Perjanjian dengan Allah ini mengharuskan adanya pemenuhannya
se-cara ikhlas, disertai iman dan ketaatan kepada-Nya serta pemenuhan
janji dengan manusia. Nabi Shallallahu Alaihi wa Sallam telah mengabarkan
bahwa di antara tanda-tanda kemunafikan adalah mengkhianati janji.
Tidak ada artinya seseorang kembali kepada Allah jika dia mengkhianati
janji, begitu pula jika dia tidak masuk ke dalam perjanjian dengan-Nya.
Sebab inabah tidak akan terwujud kecuali dengan membuat perjanjian
dengan Allah dan sekaligus memenuhinya. Kembali kepada Allah karena
ingin memenuhi janji dapat menjadi benar dengan tiga cara:
- Membebaskan diri dari kenikmatan dosa. Jika inabah kepada Allah
benar-benar tulus, maka kenikmatan dosa juga akan hilang dari pikiran
dan hati, yang kemudian diisi dengan kegelisahan dan kegundahan
karena ingat dosa itu. Selagi di dalam hatinya masih ada ke
nikmatan dosa itu, berarti inabah-nya belum murni.

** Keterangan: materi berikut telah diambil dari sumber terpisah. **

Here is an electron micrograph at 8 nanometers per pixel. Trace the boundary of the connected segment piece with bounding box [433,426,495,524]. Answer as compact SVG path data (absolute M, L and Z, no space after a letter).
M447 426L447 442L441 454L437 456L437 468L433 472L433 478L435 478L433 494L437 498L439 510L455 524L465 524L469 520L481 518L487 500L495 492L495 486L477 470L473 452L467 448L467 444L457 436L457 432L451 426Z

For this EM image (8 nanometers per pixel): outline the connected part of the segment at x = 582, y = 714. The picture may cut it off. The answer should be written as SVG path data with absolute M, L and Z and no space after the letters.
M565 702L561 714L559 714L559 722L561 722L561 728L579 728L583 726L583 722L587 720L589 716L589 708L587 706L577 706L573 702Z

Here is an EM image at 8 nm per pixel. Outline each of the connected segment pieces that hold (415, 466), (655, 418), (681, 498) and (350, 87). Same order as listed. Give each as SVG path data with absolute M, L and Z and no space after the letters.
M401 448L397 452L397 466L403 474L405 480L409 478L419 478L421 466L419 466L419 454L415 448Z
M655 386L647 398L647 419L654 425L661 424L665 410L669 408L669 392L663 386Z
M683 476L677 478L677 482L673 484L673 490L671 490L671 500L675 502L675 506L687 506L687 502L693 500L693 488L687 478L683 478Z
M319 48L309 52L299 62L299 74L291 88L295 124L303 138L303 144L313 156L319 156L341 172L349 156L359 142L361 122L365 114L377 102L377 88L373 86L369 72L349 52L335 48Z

Ada yang mengatakan, jiwa itu mempunyai tiga kondisi: Perintah
melakukan dosa, mencela dan menyesali dosa, rasa tentram saat berhadapan
dengan Allah. Kondisi yang ketiga ini merupakan sasaran
dan target yang dikehendaki orang-orang yang mengadakan perjalanan
kepada Allah, keadaannya seperti orang yang mengadakan perjalanan
jauh dan ingin kembali ke tempatnya. Selagi dia sudah melihat
bayang-bayang rumahnya, maka hatinya menjadi tenang.

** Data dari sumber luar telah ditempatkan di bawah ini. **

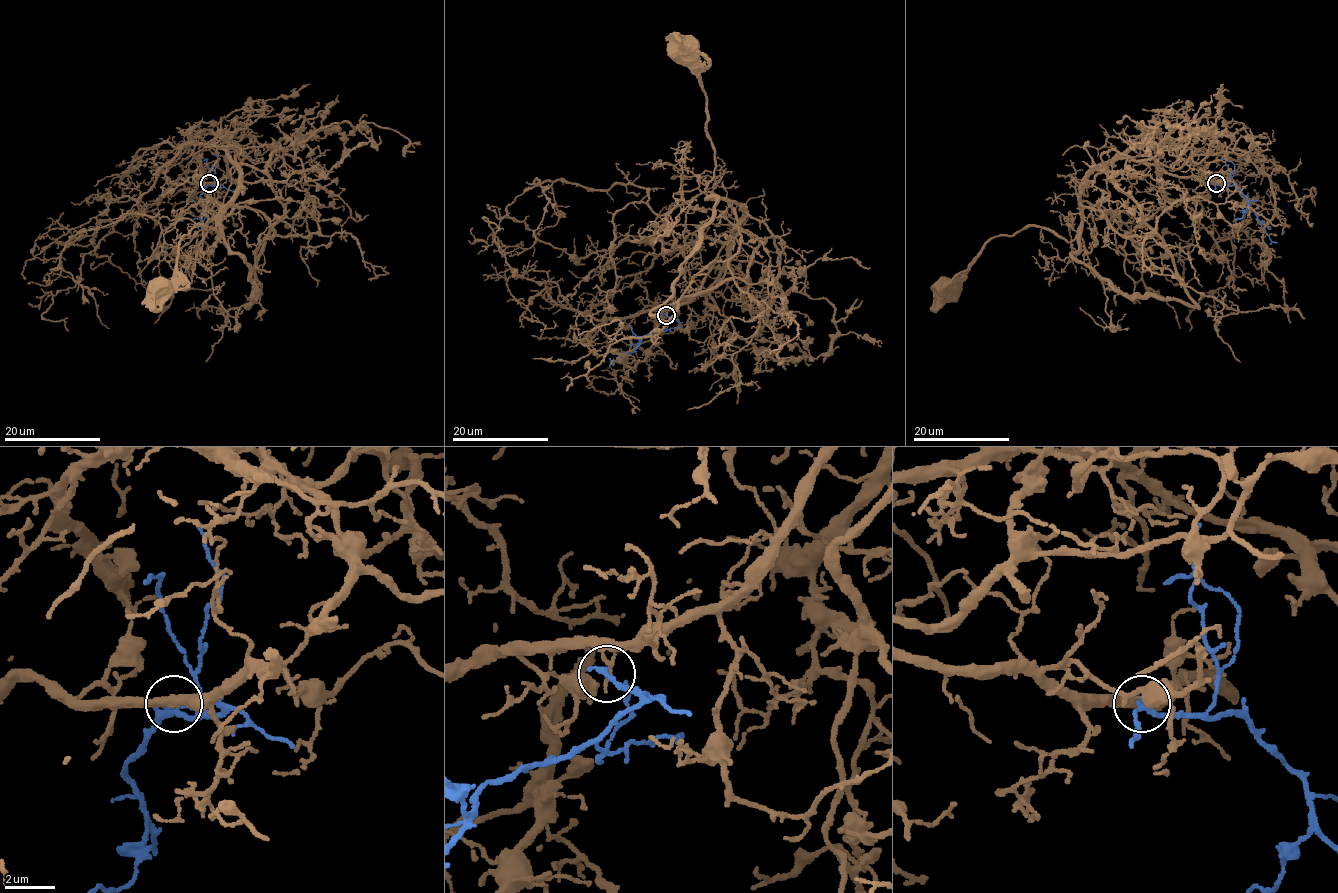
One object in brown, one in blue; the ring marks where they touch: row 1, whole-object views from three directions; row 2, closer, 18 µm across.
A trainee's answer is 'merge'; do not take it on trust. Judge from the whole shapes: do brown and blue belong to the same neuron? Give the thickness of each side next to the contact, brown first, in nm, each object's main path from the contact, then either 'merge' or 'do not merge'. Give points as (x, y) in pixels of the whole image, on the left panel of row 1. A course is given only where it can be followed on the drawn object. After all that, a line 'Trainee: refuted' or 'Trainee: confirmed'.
calibres 190 and 240 nm; course brown (209, 183), (227, 177), (231, 156), (240, 174), (220, 242), (205, 226), (182, 236), (172, 279), (158, 287); course blue (209, 183), (218, 184), (207, 185), (201, 195), (207, 219), (199, 243); do not merge
Trainee: refuted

- Tidak mengabaikan orang-orang yang lalai karena waspada dan takut
terhadap mereka, dan berharap untuk diri sendiri. Engkau berharap
kebaikan untuk diri sendiri. Engkau mengharapkan rahmat bagi dirimu
dan takut terhadap orang-orang yang lalai lagi menderita. Tapi
tetaplah mengharap rahmat bagi mereka dan takutlah penderitaan
bagi dirimu. Kalau perlu celalah mereka jika memang engkau mengetahui
keadaan mereka.
- Mencermati kekurangan dalam berbuat kebajikan, yaitu dengan memeriksa
hal-hal yang mengotori amalnya, yang boleh jadi amalnya
lebih banyak dilandasi nafsu, sementara engkau tidak menyadarinya.

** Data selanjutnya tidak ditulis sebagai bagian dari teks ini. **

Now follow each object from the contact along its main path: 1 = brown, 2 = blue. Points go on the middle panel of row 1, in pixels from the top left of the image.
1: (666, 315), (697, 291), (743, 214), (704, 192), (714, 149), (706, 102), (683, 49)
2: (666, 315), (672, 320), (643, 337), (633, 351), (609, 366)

Berapa banyak penyakit dan tujuan-tujuan yang mendekam di
dalam jiwa, yang menghambat amal. Sebab ada seseorang melakukan
suatu amal yang tidak diketahui orang lain, namun dia melakukannya
tidak secara ikhlas karena Allah, sementara ada orang lain
yang melakukan suatu amal namun dia melakukannya secara ikhlas
karena Allah. Tidak ada yang bisa membedakan dua keadaan ini
kecuali orang yang memiliki bashirah. Antara amal dan hati terdapat
jarak perjalanan, yang di sana ada para perampok yang akan menghalangi
amal agar tidak sampai ke hati. Adakalanya seseorang banyak
amalnya, namun tidak sampai ke hati, sehingga tidak menghasilkan
cinta, rasa takut, berharap, zuhud di dunia dan hanya mengharapkan
akhirat, tidak ada cahaya yang bisa membedakan dirinya
antara wali Allah ataukah wali musuh-Nya. Andaikan pengaruh amal
ini sampai ke hati, maka di dalamnya akan muncul cahaya, sehingga
membuat dirinya tahu mana yang haq dan mana yang batil. Kemudian
antara hati dan Allah juga ada jarak perjalanan, yang di sana
ada para perampok yang akan menghalangi amal agar tidak sampai
kepada-Nya, berupa ujub, takabur, membanggakan amal dan mencemooh
amal orang lain. Di sana ada banyak penyakit, yang andaikan
dia memeriksanya, tentu akan terheran-heran sendiri. Namun di
antara rahmat Allah, Dia menutupi penyakit-penyakit hati ini.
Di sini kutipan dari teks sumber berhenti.